Deep learning-based model shows promise for personalizing ESCC treatment


A retrospective analysis shows the ability of Vision-Mamba (Vim), a novel deep-learning (DL) model, to predict pathologic complete response (pCR) in individuals with esophageal squamous cell carcinoma (ESCC) following neoadjuvant immunotherapy and chemotherapy (nICT).
“Accurate prediction of pCR following nICT is crucial for tailoring patient care in ESCC … [Hence,] we developed a DL-based model for the early assessment of pCR in patients with ESCC who received nICT,” said the researchers.
“By integrating voxel-level radiomics feature maps and CT images, our model accurately predicted pCR, achieving favourable area under the curve (AUC), high accuracy, sensitivity, and specificity in one internal independent validation cohort and two external independent validation cohorts,” they continued.

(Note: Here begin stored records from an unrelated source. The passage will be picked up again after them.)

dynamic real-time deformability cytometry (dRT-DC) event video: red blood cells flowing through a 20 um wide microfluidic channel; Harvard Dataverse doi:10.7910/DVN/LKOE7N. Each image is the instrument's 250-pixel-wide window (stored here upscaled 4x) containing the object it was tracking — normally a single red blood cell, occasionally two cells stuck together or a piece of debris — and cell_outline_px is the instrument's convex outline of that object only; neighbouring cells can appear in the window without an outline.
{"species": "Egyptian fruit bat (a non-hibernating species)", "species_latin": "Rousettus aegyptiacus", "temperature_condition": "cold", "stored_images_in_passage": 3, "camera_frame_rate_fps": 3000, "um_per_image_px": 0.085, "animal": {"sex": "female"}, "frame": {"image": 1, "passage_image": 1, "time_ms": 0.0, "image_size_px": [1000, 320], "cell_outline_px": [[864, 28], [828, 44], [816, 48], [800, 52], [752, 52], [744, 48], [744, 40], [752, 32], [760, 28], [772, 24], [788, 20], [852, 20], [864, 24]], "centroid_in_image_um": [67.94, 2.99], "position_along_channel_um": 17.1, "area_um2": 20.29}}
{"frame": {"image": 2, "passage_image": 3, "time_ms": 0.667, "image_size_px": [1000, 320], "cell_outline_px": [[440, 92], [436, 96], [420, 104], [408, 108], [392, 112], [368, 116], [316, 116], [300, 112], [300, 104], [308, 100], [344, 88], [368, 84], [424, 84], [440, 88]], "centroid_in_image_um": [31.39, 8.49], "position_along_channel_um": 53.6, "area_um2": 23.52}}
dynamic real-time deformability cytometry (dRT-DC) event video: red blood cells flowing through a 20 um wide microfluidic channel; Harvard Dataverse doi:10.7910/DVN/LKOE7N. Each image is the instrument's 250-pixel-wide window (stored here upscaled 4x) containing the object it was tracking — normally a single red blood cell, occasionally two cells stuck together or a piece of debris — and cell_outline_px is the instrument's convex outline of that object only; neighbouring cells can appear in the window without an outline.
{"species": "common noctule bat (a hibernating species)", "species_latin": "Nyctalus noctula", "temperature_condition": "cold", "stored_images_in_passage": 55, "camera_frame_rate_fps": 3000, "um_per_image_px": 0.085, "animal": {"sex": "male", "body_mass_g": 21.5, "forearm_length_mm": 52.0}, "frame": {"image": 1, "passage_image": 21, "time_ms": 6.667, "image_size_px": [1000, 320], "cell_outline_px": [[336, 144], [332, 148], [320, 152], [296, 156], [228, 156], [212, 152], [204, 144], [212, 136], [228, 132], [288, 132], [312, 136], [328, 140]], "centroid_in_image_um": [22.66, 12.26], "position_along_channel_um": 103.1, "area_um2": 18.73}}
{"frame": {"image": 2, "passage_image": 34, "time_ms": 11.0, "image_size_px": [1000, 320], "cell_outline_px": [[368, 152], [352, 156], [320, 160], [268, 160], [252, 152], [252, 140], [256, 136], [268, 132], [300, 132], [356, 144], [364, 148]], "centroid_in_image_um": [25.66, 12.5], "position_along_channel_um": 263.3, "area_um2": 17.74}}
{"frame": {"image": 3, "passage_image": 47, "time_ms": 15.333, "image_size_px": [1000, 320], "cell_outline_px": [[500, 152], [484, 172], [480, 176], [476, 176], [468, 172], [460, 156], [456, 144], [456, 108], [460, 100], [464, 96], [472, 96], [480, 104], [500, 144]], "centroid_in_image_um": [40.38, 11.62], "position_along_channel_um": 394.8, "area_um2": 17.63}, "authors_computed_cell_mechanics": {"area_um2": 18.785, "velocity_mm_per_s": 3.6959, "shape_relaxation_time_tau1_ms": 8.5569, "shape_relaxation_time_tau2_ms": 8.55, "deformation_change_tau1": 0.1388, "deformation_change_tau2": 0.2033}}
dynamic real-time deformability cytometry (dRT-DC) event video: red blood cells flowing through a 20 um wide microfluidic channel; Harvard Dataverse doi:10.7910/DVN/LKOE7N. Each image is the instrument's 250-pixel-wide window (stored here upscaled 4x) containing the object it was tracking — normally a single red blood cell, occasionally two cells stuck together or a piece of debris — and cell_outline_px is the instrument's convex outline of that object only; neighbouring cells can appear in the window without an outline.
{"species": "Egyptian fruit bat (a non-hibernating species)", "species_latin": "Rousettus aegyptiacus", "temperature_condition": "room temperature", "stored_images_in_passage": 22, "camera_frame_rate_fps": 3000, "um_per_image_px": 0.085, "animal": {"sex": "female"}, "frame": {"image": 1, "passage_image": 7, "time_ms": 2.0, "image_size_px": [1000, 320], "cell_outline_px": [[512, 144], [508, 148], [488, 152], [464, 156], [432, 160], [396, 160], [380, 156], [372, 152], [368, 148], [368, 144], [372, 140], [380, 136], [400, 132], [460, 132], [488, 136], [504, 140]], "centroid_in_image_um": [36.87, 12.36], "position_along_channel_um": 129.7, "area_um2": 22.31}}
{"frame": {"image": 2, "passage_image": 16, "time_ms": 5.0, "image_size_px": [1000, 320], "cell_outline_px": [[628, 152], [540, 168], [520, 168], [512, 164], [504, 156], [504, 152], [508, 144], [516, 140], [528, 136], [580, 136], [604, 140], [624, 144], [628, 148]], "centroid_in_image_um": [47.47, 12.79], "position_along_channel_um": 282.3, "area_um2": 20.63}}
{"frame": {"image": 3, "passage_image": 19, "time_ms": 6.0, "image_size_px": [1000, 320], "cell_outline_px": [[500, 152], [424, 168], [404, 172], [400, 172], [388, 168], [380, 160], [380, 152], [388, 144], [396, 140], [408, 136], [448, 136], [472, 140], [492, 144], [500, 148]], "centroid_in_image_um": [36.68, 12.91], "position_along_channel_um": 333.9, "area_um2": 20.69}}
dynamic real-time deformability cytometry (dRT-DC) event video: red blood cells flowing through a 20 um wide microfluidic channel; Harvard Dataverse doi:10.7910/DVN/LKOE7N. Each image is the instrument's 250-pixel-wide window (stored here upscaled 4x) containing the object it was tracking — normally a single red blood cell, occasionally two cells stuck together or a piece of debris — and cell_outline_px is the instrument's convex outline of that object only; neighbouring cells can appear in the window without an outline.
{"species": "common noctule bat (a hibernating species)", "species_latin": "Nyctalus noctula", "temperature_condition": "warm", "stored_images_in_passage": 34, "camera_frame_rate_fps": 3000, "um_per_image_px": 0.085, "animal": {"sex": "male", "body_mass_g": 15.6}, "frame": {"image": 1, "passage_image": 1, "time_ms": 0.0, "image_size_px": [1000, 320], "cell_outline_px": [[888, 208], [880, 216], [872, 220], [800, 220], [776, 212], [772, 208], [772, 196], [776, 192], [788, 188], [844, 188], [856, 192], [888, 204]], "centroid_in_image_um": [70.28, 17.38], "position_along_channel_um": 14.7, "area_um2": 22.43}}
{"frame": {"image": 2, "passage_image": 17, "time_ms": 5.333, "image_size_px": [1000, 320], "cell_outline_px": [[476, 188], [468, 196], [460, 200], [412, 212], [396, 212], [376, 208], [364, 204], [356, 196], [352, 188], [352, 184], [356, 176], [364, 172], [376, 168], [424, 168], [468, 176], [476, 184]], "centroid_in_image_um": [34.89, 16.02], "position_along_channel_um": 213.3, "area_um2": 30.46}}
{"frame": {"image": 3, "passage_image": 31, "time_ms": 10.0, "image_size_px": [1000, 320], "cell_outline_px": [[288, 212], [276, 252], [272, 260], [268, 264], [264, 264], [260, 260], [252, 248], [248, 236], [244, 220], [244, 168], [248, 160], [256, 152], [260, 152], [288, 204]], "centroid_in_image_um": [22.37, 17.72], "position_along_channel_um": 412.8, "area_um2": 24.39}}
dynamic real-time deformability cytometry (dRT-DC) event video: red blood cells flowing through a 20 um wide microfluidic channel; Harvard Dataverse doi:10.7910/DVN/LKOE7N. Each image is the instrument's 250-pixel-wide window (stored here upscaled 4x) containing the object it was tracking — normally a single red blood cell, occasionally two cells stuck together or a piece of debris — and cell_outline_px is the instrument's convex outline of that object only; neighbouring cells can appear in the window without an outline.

The study included 741 patients (median age 65 years, 92 percent women) with ESCC who underwent nICT followed by radical esophagectomy from three institutions in China. Patients from one centre were divided into a training set (n=469) and an internal validation set (n=118), while data from the other two facilities were used as external validation sets (n=120 and 34, respectively).
Immunotherapy included standard doses (200 mg Q3W per cycle) of PD-1/PD-L1 monoclonal antibodies, and chemo regimens were platinum-based. pCR was defined as having no viable tumour residual at the primary tumour site. [J Immunother Cancer 2025;13:e011149]
In the training set, Vim demonstrated robust predictive capabilities, showing an accuracy of 0.91, an area under the curve (AUC) of 0.92, a sensitivity of 0.94, and a specificity of 0.91. The validation sets showed similar trends – accuracy of 0.83–0.91, AUC of 0.83–0.86, sensitivity of 0.73–0.82, and specificity of 0.84–1.00.
“[B]y ensuring high specificity, the model helps accurately identify patients who do not achieve pCR and need timely surgical intervention. This avoids the risk of misclassifying non-pCR patients as pCR, which could delay necessary treatment and compromise long-term outcomes,” the researchers noted.
Furthermore, the model’s ability to provide accurate risk stratification may allow for individualized treatment approaches. For instance, a more aggressive consolidation therapy may be recommended for high-risk patients, whereas those at low risk can avoid overtreatment, they added.
Vim also outdid other DL models and traditional radiomics methods, showing high accuracy, sensitivity, and specificity across multiple validation cohorts, they said.
Clinical implications
Neoadjuvant chemoradiotherapy has been the standard of care for locally advanced esophageal cancer. [J Clin Oncol 2021;39:1995-2004] However, evidence focusing on the omission of RT has shown better outcomes. [J Clin Oncol 2024;42:17]
“[A]lthough the optimal neoadjuvant treatment strategy remains uncertain, current evidence and our clinical experience suggest that nICT holds significant potential. This promising approach underpins the rationale for our study,” the investigators said.
They noted that the study underlines the potential of voxel-level radiomics plus DL for enhancing clinical decision-making in the treatment of ESCC. “By combining voxel-level radiomics, the model provides a more detailed and robust prediction of tumour response, offering a promising tool for personalized treatment strategies.”
The ability of Vim to predict pCR may guide clinicians in selecting candidates for organ-preserving strategies (eg, watch-and-wait approach), which, in turn, could minimize unnecessary surgeries and improve quality of life.
“Future research may focus on validating this model in larger, prospective trials and exploring its integration with other predictive biomarkers, potentially influencing clinical practice guidelines for the treatment of ESCC,” they concluded.